About the part that art plays in a globalising society

Framer Framed

Mel Chin

Mel Chin (b. 1951) is a multi-disciplinary artist known for the broad range of approaches in his art, including works that require collaborative teamwork and practices that conjoin cross-cultural aesthetics with complex ideas. Chin’s art, which is both analytical and poetic, evades easy classification. He was a participating artist in the group exhibition Costume Bureau, curated by Roel Arkesteijn, from 10 October to 25 November 2014 at Framer Framed.

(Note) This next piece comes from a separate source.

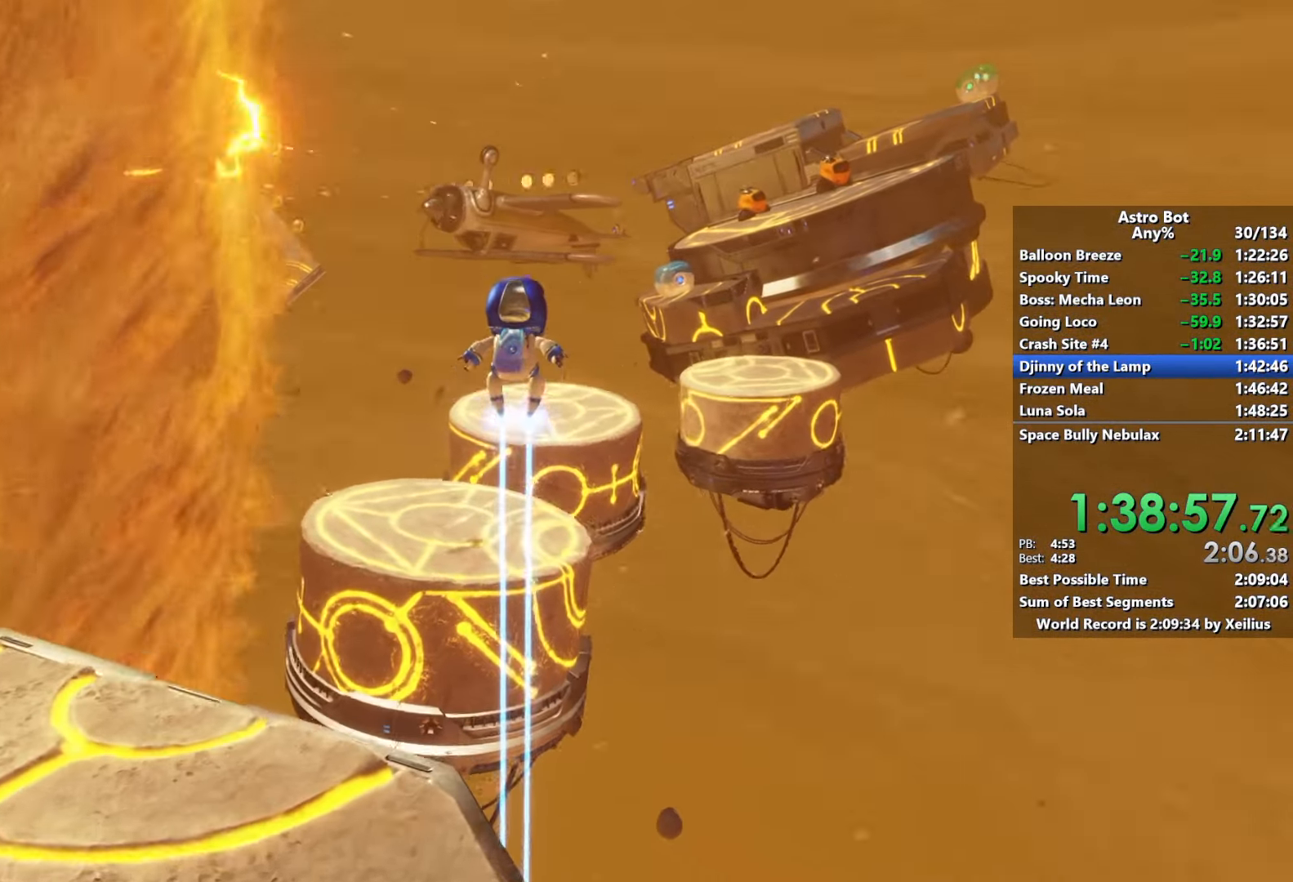
{"buttons": [], "left_stick": "up-right", "right_stick": "center", "events": [[167, "CROSS", "up"], [400, "left_stick", "up-right"]]}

Chin also insinuates art into unlikely places, including destroyed homes, toxic landfills, and even popular television, investigating how art can provoke greater social awareness and responsibility. Chin also promotes “works of art” that have the ultimate effect of benefiting science, as in Revival Field, and also in the recent Operation Paydirt/Fundred Dollar Bill Project, an attempt to make New Orleans a lead-safe city (see www.fundred.org.) These projects are consistent with a conceptual philosophy, which emphasizes the practice of art to include sculpting and bridging the natural and social ecology.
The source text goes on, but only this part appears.